C'est le ministre des Transports, John Baird, qui a répondu au nom du gouvernement, le premier ministre Stephen Harper se préparant à aller souligner le 65e anniversaire de la libération militaire des Pays-Bas. Selon le ministre, les libéraux tentent de créer une «guerre de cultures» en mettant dos à dos les citadins et les ruraux, les gens de l'Est et ceux de l'Ouest. «C'est mal!»

Le gouvernement a martelé que Nancy Ruth ne parlait qu'en son nom propre et qu'il n'était pas question de rouvrir le débat sur l'avortement au Canada. Qu'importe, le chef du Bloc québécois, Gilles Duceppe, estime que Mme Ruth a révélé le «vrai visage» du gouvernement conservateur. «Elle entend bien ce qui se dit et se discute au caucus conservateur, car elle y participe. [...] Ce qui se dit au caucus conservateur, les conservateurs ne le disent pas ici, ils ne veulent pas en parler ici, mais ils se préparent à changer les choses. C'est cela leur vraie face.»
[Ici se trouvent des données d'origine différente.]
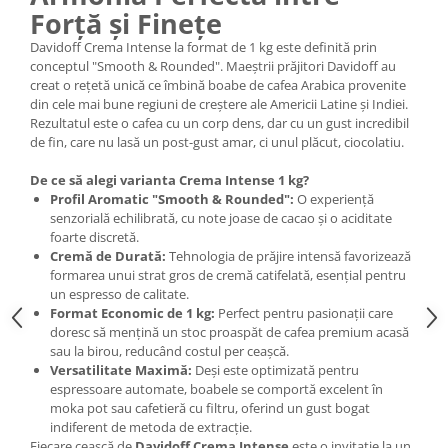
Forță și Finețe
Davidoff Crema Intense la format de 1 kg este definită prin
conceptul "Smooth & Rounded". Maeștrii prăjitori Davidoff au
creat o rețetă unică ce îmbină boabe de cafea Arabica provenite
din cele mai bune regiuni de creștere ale Americii Latine și Indiei.
Rezultatul este o cafea cu un corp dens, dar cu un gust incredibil
de fin, care nu lasă un post-gust amar, ci unul plăcut, ciocolatiu.
De ce să alegi varianta Crema Intense 1 kg?
Profil Aromatic "Smooth & Rounded":
O experiență
senzorială echilibrată, cu note joase de cacao și o aciditate
foarte discretă.
Cremă de Durată:
Tehnologia de prăjire intensă favorizează
formarea unui strat gros de cremă catifelată, esențial pentru
un espresso de calitate.
Format Economic de 1 kg:
Perfect pentru pasionații care
doresc să mențină un stoc proaspăt de cafea premium acasă
sau la birou, reducând costul per ceașcă.
Versatilitate Maximă:
Deși este optimizată pentru
espressoare automate, boabele se comportă excelent în
moka pot sau cafetieră cu filtru, oferind un gust bogat
indiferent de metoda de extracție.
Fiecare ceașcă de
Davidoff Crema Intense
este o invitație la un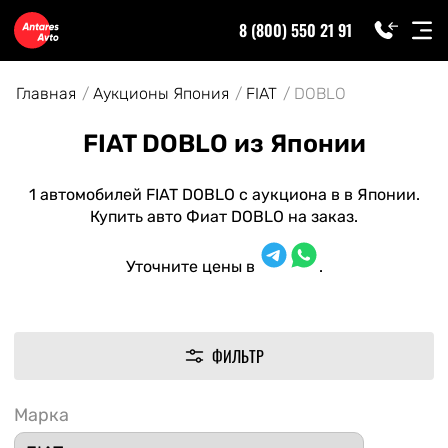
8 (800) 550 21 91
Главная
Аукционы Япония
FIAT
DOBLO
FIAT DOBLO из Японии
1 автомобилей FIAT DOBLO с аукциона в в Японии.
Купить авто Фиат DOBLO на заказ.
Уточните цены в
.
ФИЛЬТР
Марка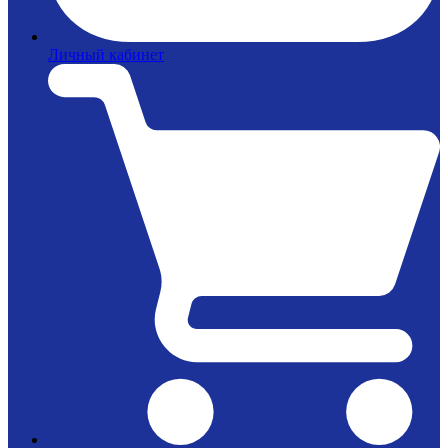
Личный кабинет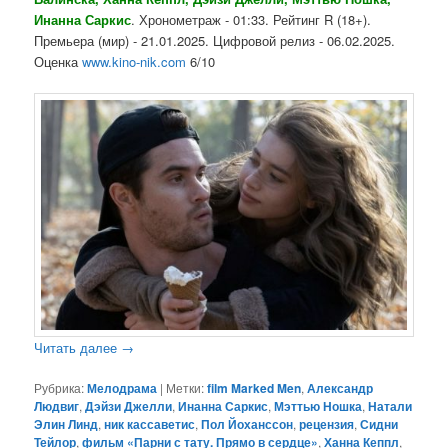
Инанна Саркис
. Хронометраж - 01:33. Рейтинг R (18+).
Премьера (мир) - 21.01.2025. Цифровой релиз - 06.02.2025.
Оценка
www.kino-nik.com
6/10
Читать далее
→
Рубрика:
Мелодрама
|
Метки:
film Marked Men
,
Александр
Людвиг
,
Дэйзи Джелли
,
Инанна Саркис
,
Мэттью Ношка
,
Натали
Элин Линд
,
ник кассаветис
,
Пол Йоханссон
,
рецензия
,
Сидни
Тейлор
,
фильм «Парни с тату. Прямо в сердце»
,
Ханна Кеппл
,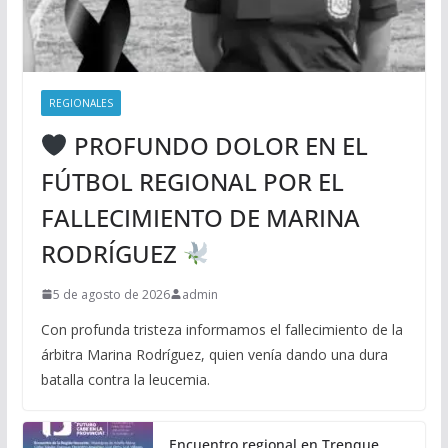
REGIONALES
PROFUNDO DOLOR EN EL
FÚTBOL REGIONAL POR EL
FALLECIMIENTO DE MARINA
RODRÍGUEZ
5 de agosto de 2026
admin
Con profunda tristeza informamos el fallecimiento de la
árbitra Marina Rodríguez, quien venía dando una dura
batalla contra la leucemia.
Encuentro regional en Trenque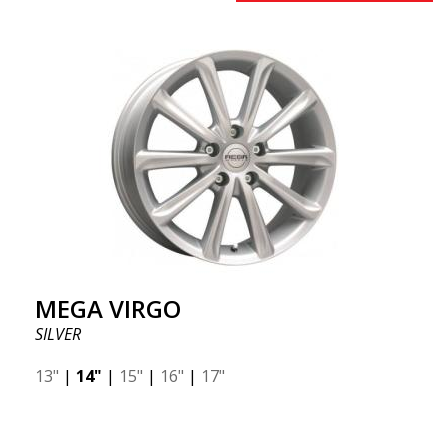
MEGA VIRGO
SILVER
13"
|
14"
|
15"
|
16"
|
17"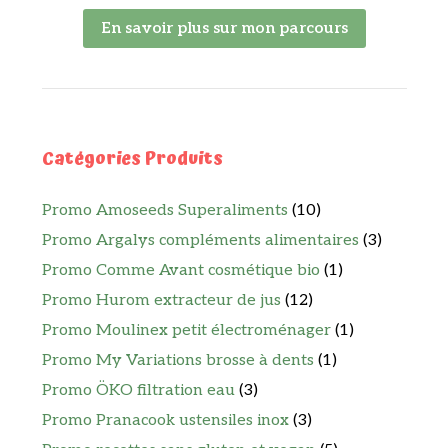
En savoir plus sur mon parcours
Catégories Produits
Promo Amoseeds Superaliments
(10)
Promo Argalys compléments alimentaires
(3)
Promo Comme Avant cosmétique bio
(1)
Promo Hurom extracteur de jus
(12)
Promo Moulinex petit électroménager
(1)
Promo My Variations brosse à dents
(1)
Promo ÖKO filtration eau
(3)
Promo Pranacook ustensiles inox
(3)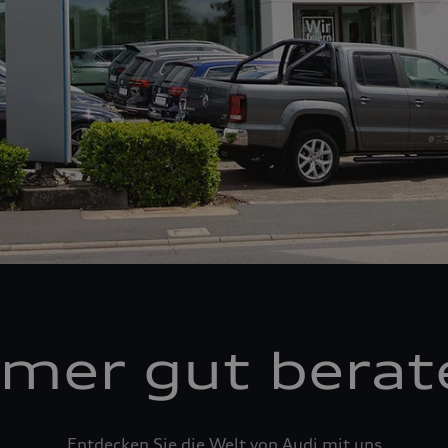
mer gut berat
Entdecken Sie die Welt von Audi mit uns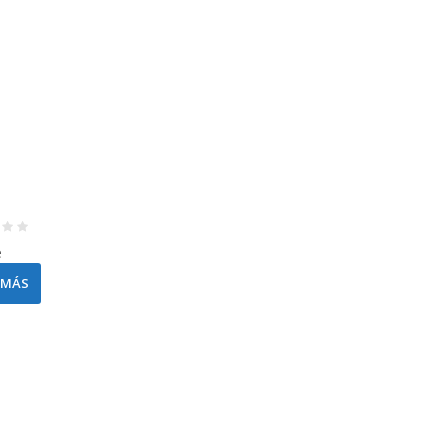
e
 MÁS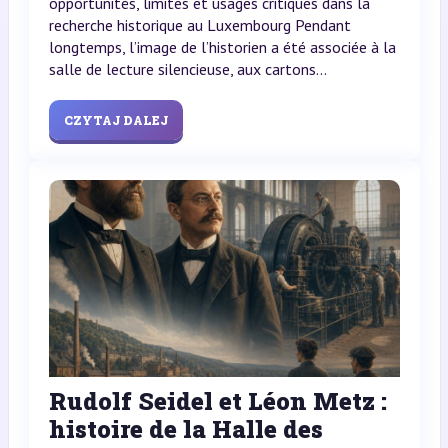
opportunités, limites et usages critiques dans la
recherche historique au Luxembourg Pendant
longtemps, l’image de l’historien a été associée à la
salle de lecture silencieuse, aux cartons...
CZYTAJ DALEJ
Rudolf Seidel et Léon Metz :
histoire de la Halle des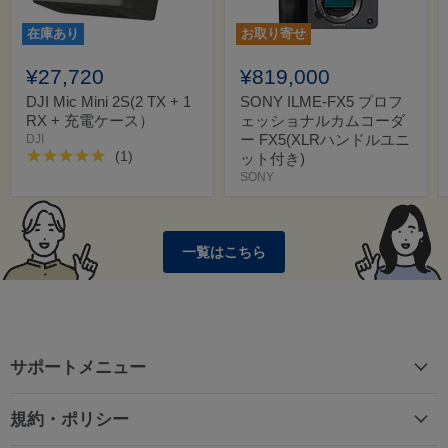
在庫あり
お取り寄せ
¥27,720
¥819,000
DJI Mic Mini 2S(2 TX + 1
SONY ILME-FX5 プロフ
RX + 充電ケース）
ェッショナルカムコーダ
ー FX5(XLRハンドルユニ
DJI
(1)
ット付き)
SONY
一覧はこちら
サポートメニュー
規約・ポリシー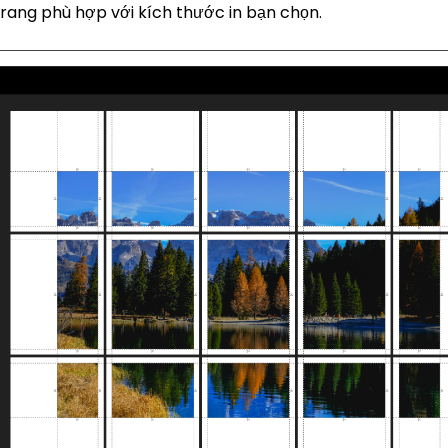
trang phù hợp với kích thước in bạn chọn.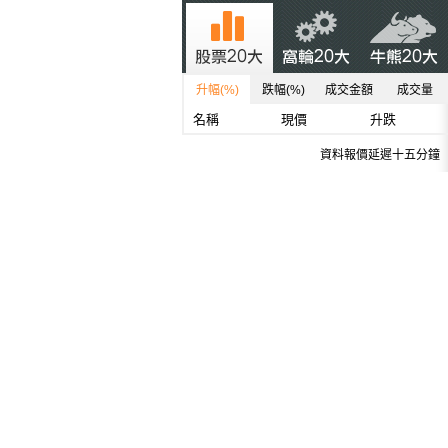
升幅(%)
跌幅(%)
成交金額
成交量
名稱
現價
升跌
資料報價延遲十五分鐘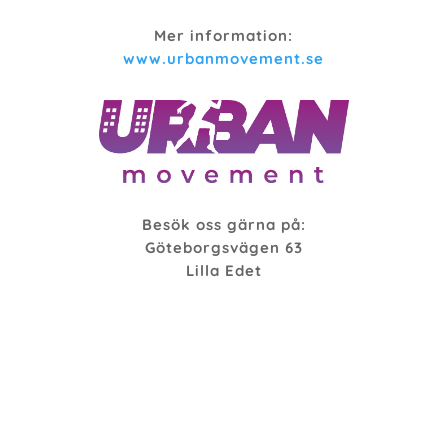
Mer information:
www.urbanmovement.se
Besök oss gärna på:
Göteborgsvägen 63
Lilla Edet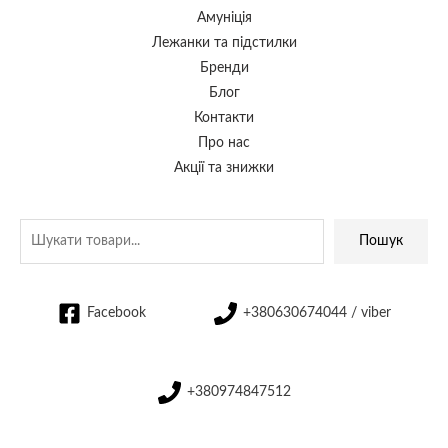
Амуніція
Лежанки та підстилки
Бренди
Блог
Контакти
Про нас
Акції та знижки
Пошук
Facebook
+380630674044 / viber
+380974847512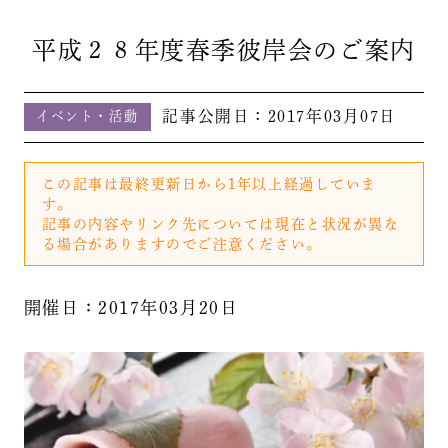
平成２８年度春季彼岸会のご案内
記事公開日：
2017年03月07日
イベント・活動
この記事は最終更新日から1年以上経過していま
す。
記事の内容やリンク先については現在と状況が異な
る場合がありますのでご注意ください。
開催日：2017年03月20日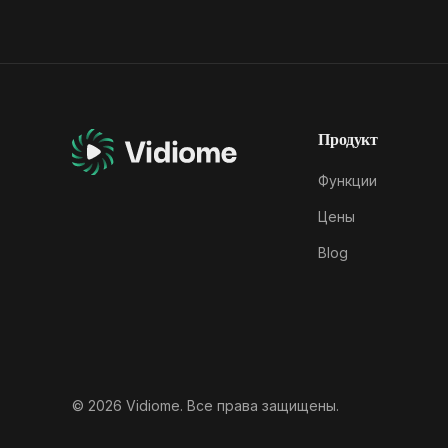
Продукт
Функции
Цены
Blog
© 2026 Vidiome. Все права защищены.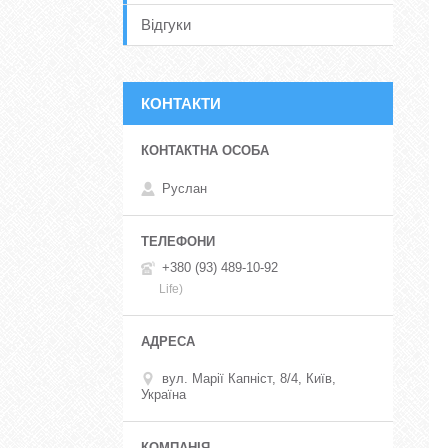
Відгуки
КОНТАКТИ
Руслан
+380 (93) 489-10-92
Life)
вул. Марії Капніст, 8/4, Київ,
Україна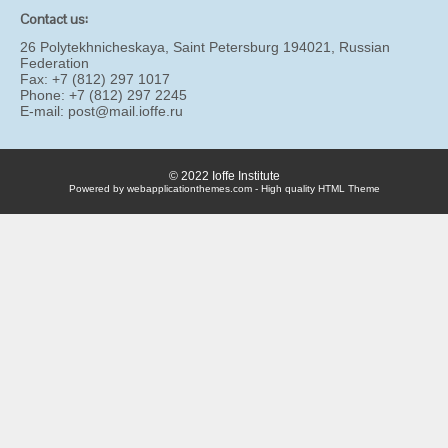
Contact us:
26 Polytekhnicheskaya, Saint Petersburg 194021, Russian
Federation
Fax: +7 (812) 297 1017
Phone: +7 (812) 297 2245
E-mail:
post@mail.ioffe.ru
© 2022 Ioffe Institute
Powered by webapplicationthemes.com - High quality HTML Theme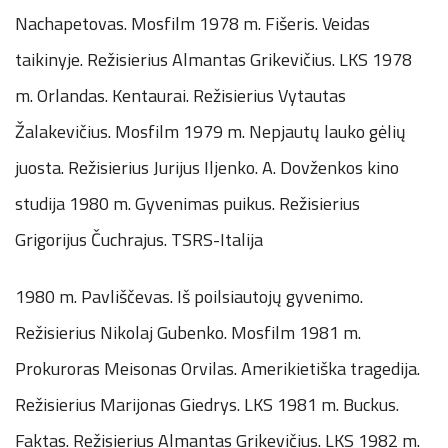
Nachapetovas. Mosfilm 1978 m. Fišeris. Veidas
taikinyje. Režisierius Almantas Grikevičius. LKS 1978
m. Orlandas. Kentaurai. Režisierius Vytautas
Žalakevičius. Mosfilm 1979 m. Nepjautų lauko gėlių
juosta. Režisierius Jurijus Iljenko. A. Dovženkos kino
studija 1980 m. Gyvenimas puikus. Režisierius
Grigorijus Čuchrajus. TSRS-Italija
1980 m. Pavliščevas. Iš poilsiautojų gyvenimo.
Režisierius Nikolaj Gubenko. Mosfilm 1981 m.
Prokuroras Meisonas Orvilas. Amerikietiška tragedija.
Režisierius Marijonas Giedrys. LKS 1981 m. Buckus.
Faktas. Režisierius Almantas Grikevičius. LKS 1982 m.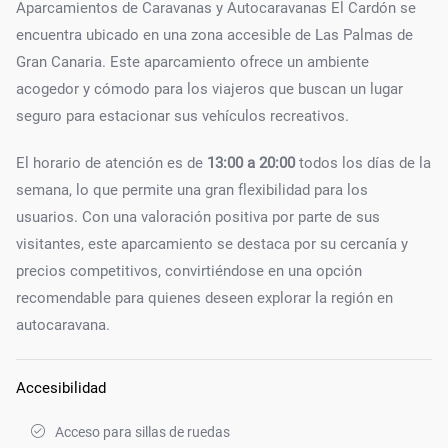
Aparcamientos de Caravanas y Autocaravanas El Cardón se
encuentra ubicado en una zona accesible de Las Palmas de
Gran Canaria. Este aparcamiento ofrece un ambiente
acogedor y cómodo para los viajeros que buscan un lugar
seguro para estacionar sus vehículos recreativos.
El horario de atención es de
13:00 a 20:00
todos los días de la
semana, lo que permite una gran flexibilidad para los
usuarios. Con una valoración positiva por parte de sus
visitantes, este aparcamiento se destaca por su cercanía y
precios competitivos, convirtiéndose en una opción
recomendable para quienes deseen explorar la región en
autocaravana.
Accesibilidad
Acceso para sillas de ruedas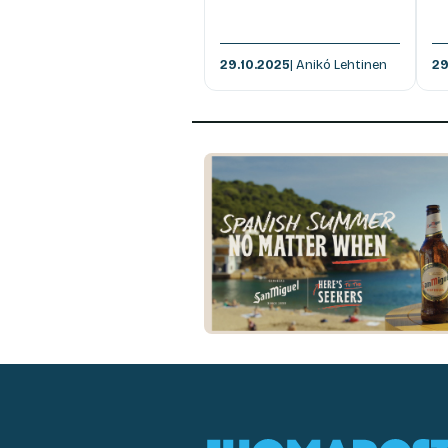
29.10.2025
| Anikó Lehtinen
29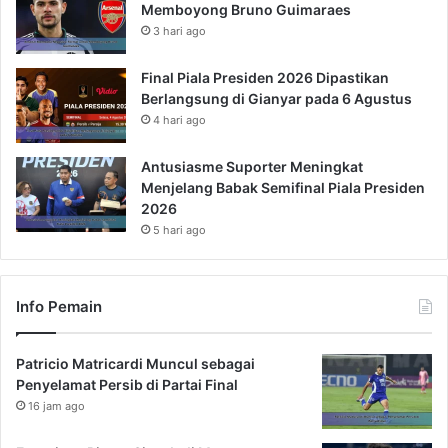
Memboyong Bruno Guimaraes
3 hari ago
Final Piala Presiden 2026 Dipastikan
Berlangsung di Gianyar pada 6 Agustus
4 hari ago
Antusiasme Suporter Meningkat
Menjelang Babak Semifinal Piala Presiden
2026
5 hari ago
Info Pemain
Patricio Matricardi Muncul sebagai
Penyelamat Persib di Partai Final
16 jam ago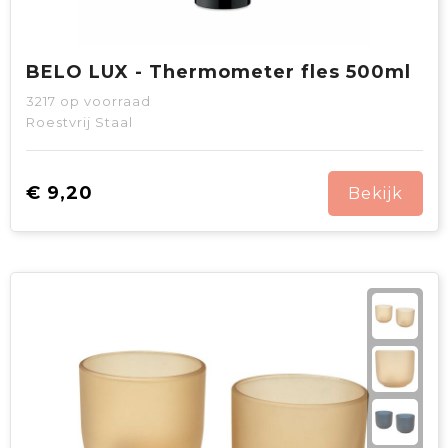
BELO LUX - Thermometer fles 500ml
3217
op voorraad
Roestvrij Staal
€ 9,20
Bekijk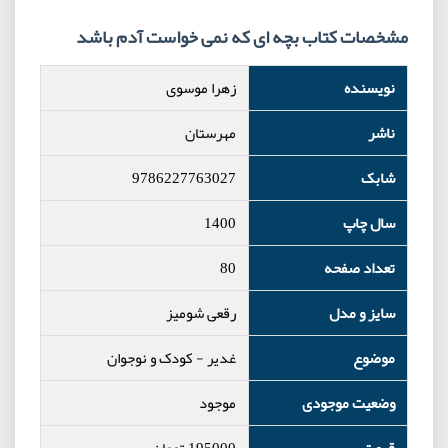
مشخصات کتاب بچه‌ ای که نمی‌ خواست آدم باشد
نویسنده
زهرا موسوی
ناشر
مهرستان
شابک
9786227763027
سال چاپ
1400
تعداد صفحه
80
سایز و مدل
رقعی شومیز
موضوع
غدیر
-
کودک و نوجوان
وضعیت موجودی
موجود
قیمت
195000
تومان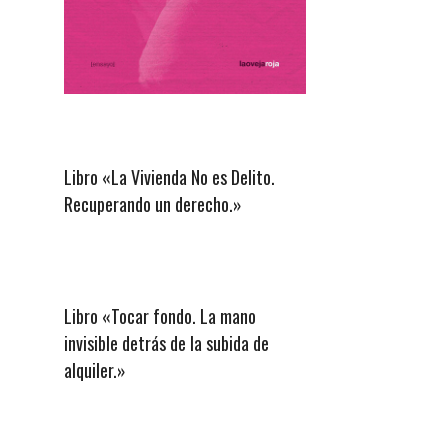
Libro «La Vivienda No es Delito.
Recuperando un derecho.»
Libro «Tocar fondo. La mano
invisible detrás de la subida de
alquiler.»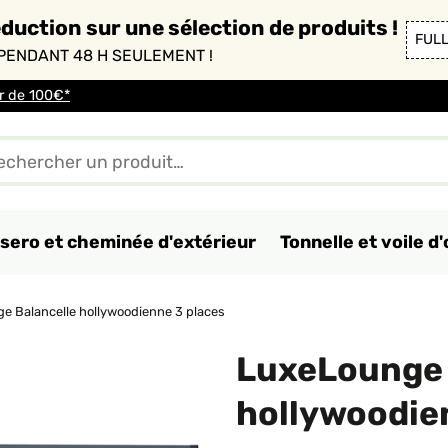
duction sur une sélection de produits !
FUL
PENDANT 48 H SEULEMENT !
ir de 100€*
sero et cheminée d'extérieur
Tonnelle et voile 
e Balancelle hollywoodienne 3 places
LuxeLounge 
hollywoodie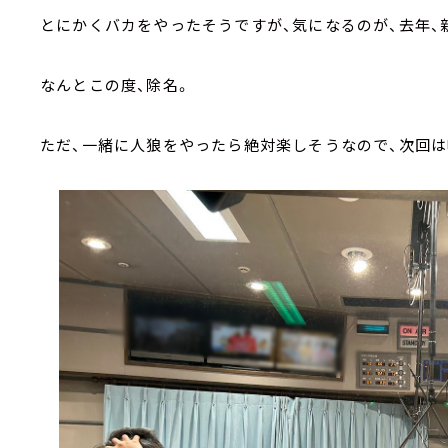
とにかくバカをやったそうですが、気になるのが、去年、
なんとこの度、除名。
ただ、一緒に人狼をやったら絶対楽しそうなので、次回は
Notons que, depuis jeudi, le gouvernement envoie au front la ministre Josée Verner, ouvertement pro-choix, pour défendre la décision conservatrice d'exclure l'avortement à l'étranger. Se présentant hier devant les journalistes pour une rare fois, elle a rappelé qu'«on est en démocratie, on ne peut pas dire à des groupes: "Vous devez vous taire, sinon la position va se durcir." Peu importe ce que les gens vont dire, l'objectif du gouvernement, c'est de parler de santé maternelle et infantile, et pas d'avortement».